La différence entre une aide sociale et un emploi n’est d’ailleurs pas uniquement financière. Elle est également psychologique, sociale et symbolique. Celui qui travaille a le sentiment de produire, de participer à la vie économique et de construire l’avenir de sa famille. Celui qui dépend d’une aide reste, malgré lui, soumis aux évolutions des politiques publiques, aux critères administratifs d’éligibilité et aux mécanismes institutionnels de contrôle.

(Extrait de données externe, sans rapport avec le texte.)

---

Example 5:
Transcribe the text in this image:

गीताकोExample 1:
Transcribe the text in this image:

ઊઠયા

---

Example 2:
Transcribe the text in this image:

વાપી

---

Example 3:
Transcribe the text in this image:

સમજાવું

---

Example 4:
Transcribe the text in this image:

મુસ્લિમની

L’étude révèle d’ailleurs une autre contradiction révélatrice. Plus de neuf familles sur dix se déclarent satisfaites du programme, tandis que 87 % affirment ressentir une amélioration de leur situation depuis qu’elles perçoivent l’aide. Pourtant, le taux d’épargne demeure inférieur à 1 % des dépenses totales des ménages. La quasi-totalité des ressources est absorbée par l’alimentation, la santé et le logement.

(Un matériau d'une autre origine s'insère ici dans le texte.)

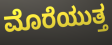
ಮೊರೆಯುತ್ತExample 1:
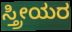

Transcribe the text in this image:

ಸ್ತ್ರೀಯರ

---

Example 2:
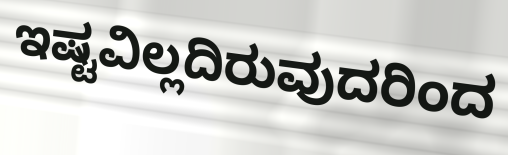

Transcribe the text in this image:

ಇಷ್ಟವಿಲ್ಲದಿರುವುದರಿಂದ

Autrement dit, l’argent reçu ne se transforme ni en investissement ni en accumulation de capital. Il sert uniquement à faire face aux besoins essentiels du quotidien. L’aide réduit la douleur, mais elle ne guérit pas la maladie. Elle atténue les effets de la pauvreté sans nécessairement en éliminer les causes structurelles.

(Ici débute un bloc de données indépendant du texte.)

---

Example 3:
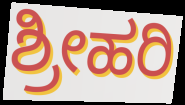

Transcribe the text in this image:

ಶ್ರೀಹರಿ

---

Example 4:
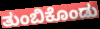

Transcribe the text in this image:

ತುಂಬಿಕೊಂಡು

C’est ici que se dessine l’un des grands défis du Maroc contemporain. Pendant des décennies, les politiques sociales ont principalement consisté à soutenir les catégories les plus fragiles à travers des mécanismes de redistribution. Aujourd’hui, une nouvelle interrogation s’impose : suffit-il de transférer de l’argent aux ménages les plus vulnérables ou faut-il désormais transformer ces bénéficiaires en acteurs économiques à part entière ?
Les expériences internationales les plus avancées en matière de protection sociale montrent que les aides financières, à elles seules, ne suffisent pas à éradiquer la pauvreté. Leur efficacité augmente considérablement lorsqu’elles sont associées à la formation professionnelle, à la création d’emplois, à l’accompagnement entrepreneurial ainsi qu’à l’amélioration de l’éducation et des services de santé.
Ainsi, la donnée la plus importante de cette étude n’est peut-être pas le niveau élevé de satisfaction exprimé par les bénéficiaires. Elle réside plutôt dans ces 60 % de Marocains qui adressent à l’État un message clair : ils ne souhaitent pas rester assistés toute leur vie.
Cette aspiration possède une portée économique, sociale et politique considérable. Elle révèle que les citoyens ne recherchent pas uniquement un soutien financier ponctuel. Ils aspirent à la dignité économique. Or cette dignité ne se construit pas à travers un simple versement mensuel, quelle que soit son importance. Elle se construit grâce à un emploi stable, à un revenu prévisible et à la possibilité de planifier l’avenir.
Dès lors, la véritable question n’est peut-être plus de savoir combien de familles bénéficient aujourd’hui du soutien social direct. La question essentielle devient : combien de familles ont réussi à sortir durablement de la dépendance grâce à un emploi ou à une activité productive ?
Car le succès d’une politique sociale ne se mesure pas uniquement au nombre de personnes qui entrent dans le système d’assistance. Il se mesure surtout au nombre de celles qui parviennent à le quitter.
Lorsque 60 % des bénéficiaires affirment être prêts à abandonner leur aide contre un emploi stable, ils ne remettent pas en cause le programme lui-même. Ils en révèlent simplement les limites naturelles. Entre 500 dirhams et un salaire régulier, la majorité choisit le travail. Non parce que l’aide est inutile, mais parce que l’être humain ne recherche pas seulement de quoi survivre. Il recherche l’autonomie, la dignité et la possibilité de façonner son propre destin.
C’est là toute la paradoxale réussite de cette politique sociale : son plus grand succès ne réside peut-être pas dans le nombre de personnes qu’elle soutient aujourd’hui, mais dans le nombre de celles qui rêvent de ne plus jamais en avoir besoin demain.